### YOUR INSTRUCTIONS
Copy out exactly the stretch below, from the line with "Notebook used to" through the line with "- ¿Podría mejorarse?", both included; the pictures stay out.
<<<<
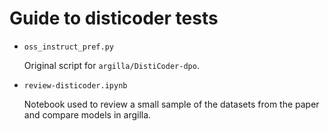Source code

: # Guide to disticoder tests

- `oss_instruct_pref.py`

    Original script for `argilla/DistiCoder-dpo`.

- `review-disticoder.ipynb`

    Notebook used to review a small sample of the datasets from the paper and compare models in argilla.
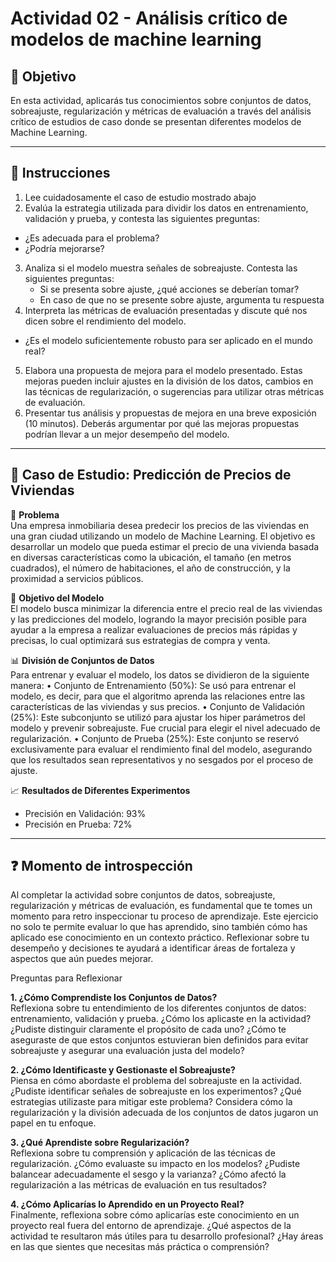 # **Actividad 02 - Análisis crítico de modelos de machine learning**

## 🎯 **Objetivo**
En esta actividad, aplicarás tus conocimientos sobre conjuntos de datos, sobreajuste, regularización y métricas de evaluación a través del análisis crítico de estudios de caso donde se presentan diferentes modelos de Machine Learning.

---

## 📑 Instrucciones

1.	Lee cuidadosamente el caso de estudio mostrado abajo
2.	Evalúa la estrategia utilizada para dividir los datos en entrenamiento, validación y prueba, y contesta las siguientes preguntas:
   - ¿Es adecuada para el problema?
   - ¿Podría mejorarse?
3.	Analiza si el modelo muestra señales de sobreajuste. Contesta las siguientes preguntas:
    - Si se presenta sobre ajuste, ¿qué acciones se deberían tomar?
    - En caso de que no se presente sobre ajuste, argumenta tu respuesta
4.	Interpreta las métricas de evaluación presentadas y discute qué nos dicen sobre el rendimiento del modelo. 
   - ¿Es el modelo suficientemente robusto para ser aplicado en el mundo real?
5.	Elabora una propuesta de mejora para el modelo presentado. Estas mejoras pueden incluir ajustes en la división de los datos, cambios en las técnicas de regularización, o sugerencias para utilizar otras métricas de evaluación.
6.	Presentar tus análisis y propuestas de mejora en una breve exposición (10 minutos). Deberás argumentar por qué las mejoras propuestas podrían llevar a un mejor desempeño del modelo.

 ---
## 📑 Caso de Estudio: Predicción de Precios de Viviendas 
 📌 **Problema** <br />
Una empresa inmobiliaria desea predecir los precios de las viviendas en una gran ciudad utilizando un modelo de Machine Learning. El objetivo es desarrollar un modelo que pueda estimar el precio de una vivienda basada en diversas características como la ubicación, el tamaño (en metros cuadrados), el número de habitaciones, el año de construcción, y la proximidad a servicios públicos. 
 
🎯 **Objetivo del Modelo** <br />
El modelo busca minimizar la diferencia entre el precio real de las viviendas y las predicciones del modelo, logrando la mayor precisión posible para ayudar a la empresa a realizar evaluaciones de precios más rápidas y precisas, lo cual optimizará sus estrategias de compra y venta.

📊 **División de Conjuntos de Datos** <br />
Para entrenar y evaluar el modelo, los datos se dividieron de la siguiente manera: 
•	Conjunto de Entrenamiento (50%): Se usó para entrenar el modelo, es decir, para que el algoritmo aprenda las relaciones entre las características de las viviendas y sus precios. 
•	Conjunto de Validación (25%): Este subconjunto se utilizó para ajustar los hiper parámetros del modelo y prevenir sobreajuste. Fue crucial para elegir el nivel adecuado de regularización. 
•	Conjunto de Prueba (25%): Este conjunto se reservó exclusivamente para evaluar el rendimiento final del modelo, asegurando que los resultados sean representativos y no sesgados por el proceso de ajuste.

📈 **Resultados de Diferentes Experimentos** <br />
* Precisión en Validación: 93%
* Precisión en Prueba: 72%

---

## ❓ **Momento de introspección**
Al completar la actividad sobre conjuntos de datos, sobreajuste, regularización y métricas de evaluación, es fundamental que te tomes un momento para retro inspeccionar tu proceso de aprendizaje. Este ejercicio no solo te permite evaluar lo que has aprendido, sino también cómo has aplicado ese conocimiento en un contexto práctico. Reflexionar sobre tu desempeño y decisiones te ayudará a identificar áreas de fortaleza y aspectos que aún puedes mejorar.

Preguntas para Reflexionar <br />

**1. ¿Cómo Comprendiste los Conjuntos de Datos?** <br />
Reflexiona sobre tu entendimiento de los diferentes conjuntos de datos: entrenamiento, validación y prueba. ¿Cómo los aplicaste en la actividad? ¿Pudiste distinguir claramente el propósito de cada uno? ¿Cómo te aseguraste de que estos conjuntos estuvieran bien definidos para evitar sobreajuste y asegurar una evaluación justa del modelo?

**2. ¿Cómo Identificaste y Gestionaste el Sobreajuste?** <br />
Piensa en cómo abordaste el problema del sobreajuste en la actividad. ¿Pudiste identificar señales de sobreajuste en los experimentos? ¿Qué estrategias utilizaste para mitigar este problema? Considera cómo la regularización y la división adecuada de los conjuntos de datos jugaron un papel en tu enfoque.

**3. ¿Qué Aprendiste sobre Regularización?** <br />
Reflexiona sobre tu comprensión y aplicación de las técnicas de regularización. ¿Cómo evaluaste su impacto en los modelos? ¿Pudiste balancear adecuadamente el sesgo y la varianza? ¿Cómo afectó la regularización a las métricas de evaluación en tus resultados?

**4. ¿Cómo Aplicarías lo Aprendido en un Proyecto Real?** <br />
Finalmente, reflexiona sobre cómo aplicarías este conocimiento en un proyecto real fuera del entorno de aprendizaje. ¿Qué aspectos de la actividad te resultaron más útiles para tu desarrollo profesional? ¿Hay áreas en las que sientes que necesitas más práctica o comprensión?




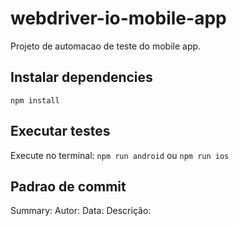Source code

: # webdriver-io-mobile-app

Projeto de automacao de teste do mobile app.

## Instalar dependencies

`npm install`

## Executar testes

Execute no terminal: `npm run android` ou `npm run ios`

## Padrao de commit

Summary:
Autor:
Data:
Descrição:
>>>>
### ANSWER SECTION
    Notebook used to review a small sample of the datasets from the paper and compare models in argilla.
 # **Actividad 02 - Análisis crítico de modelos de machine learning**

## 🎯 **Objetivo**
En esta actividad, aplicarás tus conocimientos sobre conjuntos de datos, sobreajuste, regularización y métricas de evaluación a través del análisis crítico de estudios de caso donde se presentan diferentes modelos de Machine Learning.

---

## 📑 Instrucciones

1.	Lee cuidadosamente el caso de estudio mostrado abajo
2.	Evalúa la estrategia utilizada para dividir los datos en entrenamiento, validación y prueba, y contesta las siguientes preguntas:
   - ¿Es adecuada para el problema?
   - ¿Podría mejorarse?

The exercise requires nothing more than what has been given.